Impuls zum Thema "Freundschaft mit mir" von Fernand Braun
"Ich bin vollkommen ehrlich zu mir selbst, und erlaube mir zu fühlen, was ich fühle, von Moment zu Moment, absolut sicher, dass nichts verändert werden muss, nicht einmal die belangloseste Empfindung. Ich bin verzaubert von Soheit."
(Rani Kaluza)
Meditation oder „Freundschaft schließen mit sich selbst“ im Sinne einer Haltung mitfühlender Achtsamkeit und radikaler Akzeptanz bedeutet im Grunde zu erkennen, dass ich bei jeder Gelegenheit zu jeder Zeit am richtigen Ort bin und was auch immer geschieht, geschehen darf – mit der absoluten Sicherheit, dass ich nichts verändern muss. Denn Veränderung ist das, was zu jeder Zeit geschieht und ich darf mich ihr anvertrauen! Es ist diese ständig stattfindende Veränderung, die mich wandelt. Denn wirkliche Veränderung kann durch kein irgendein geartetes Ich bewirkt werden; das Ich kann das Ich nicht zwingen, sich zu verändern, es wäre wie ein Akt der Selbstverletzung!

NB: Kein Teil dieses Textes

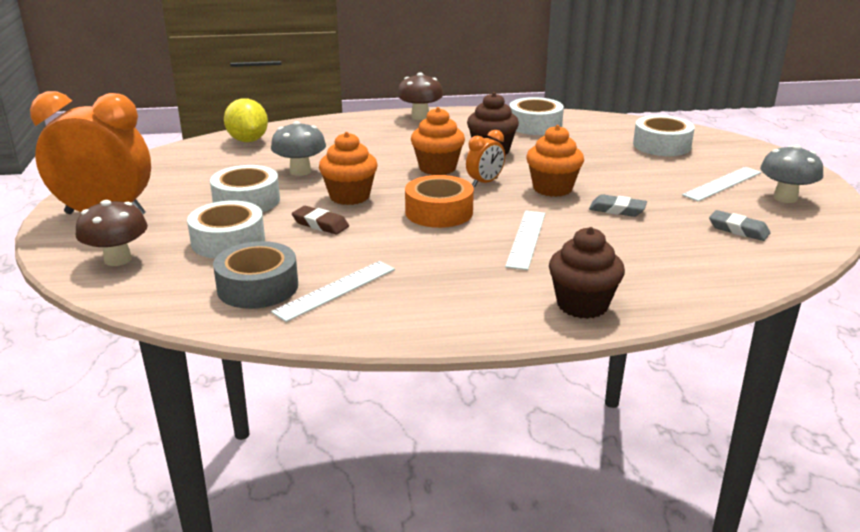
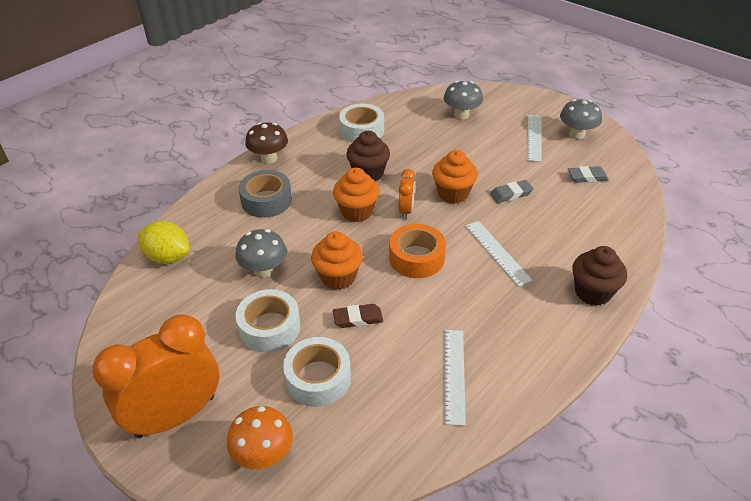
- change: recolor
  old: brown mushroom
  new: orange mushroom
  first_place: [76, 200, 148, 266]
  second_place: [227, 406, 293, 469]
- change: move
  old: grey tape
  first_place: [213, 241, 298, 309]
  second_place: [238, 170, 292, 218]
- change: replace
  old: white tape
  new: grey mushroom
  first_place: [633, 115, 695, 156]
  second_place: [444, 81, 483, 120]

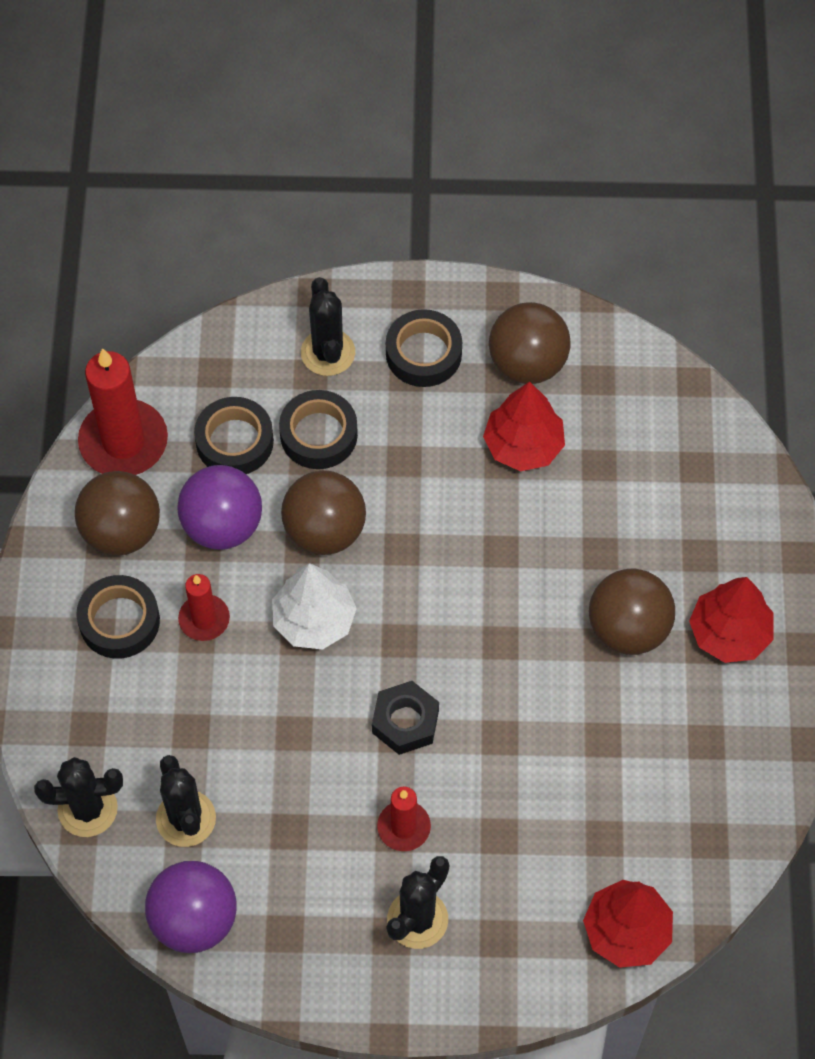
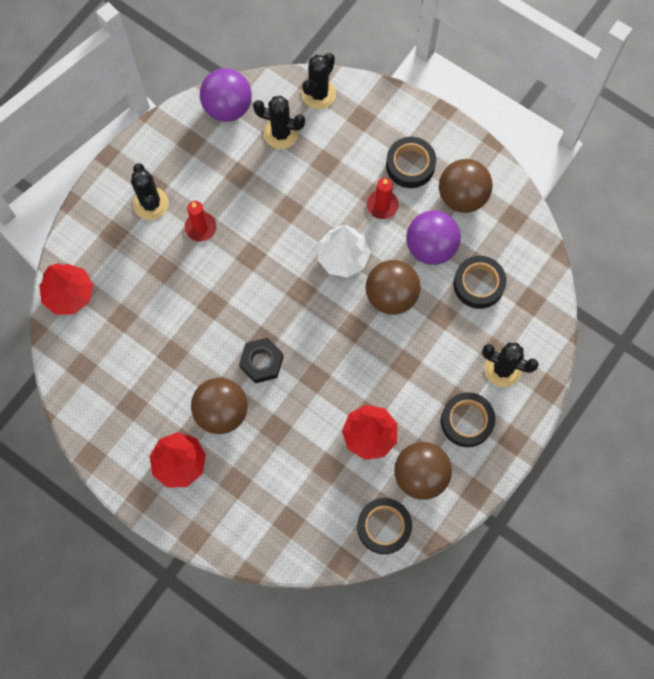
- change: move
  old: black nut
  first_place: [372, 681, 439, 755]
  second_place: [239, 338, 283, 383]
- change: move
  old: black tape
  first_place: [279, 390, 358, 469]
  second_place: [357, 498, 412, 554]
- change: delete
  old: red candle
  first_place: [78, 348, 168, 475]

Ich nenne es „Vertrauen“. Es ist nicht das Vertrauen auf etwas Bestimmtes, dass sich zum Beispiel meine Erwartungen erfüllen oder sich Befürchtungen nicht bewahrheiten mögen, sondern was auch immer geschieht, es darf geschehen. Das Vertrauen ist diese Haltung von Offenheit und Hingabe auf diesen Augenblick hin und was auch immer geschieht – was wir durchaus Leben nennen dürfen – mich in diesem offenen Raum erreichen kann und ich es dankbar annehmen kann.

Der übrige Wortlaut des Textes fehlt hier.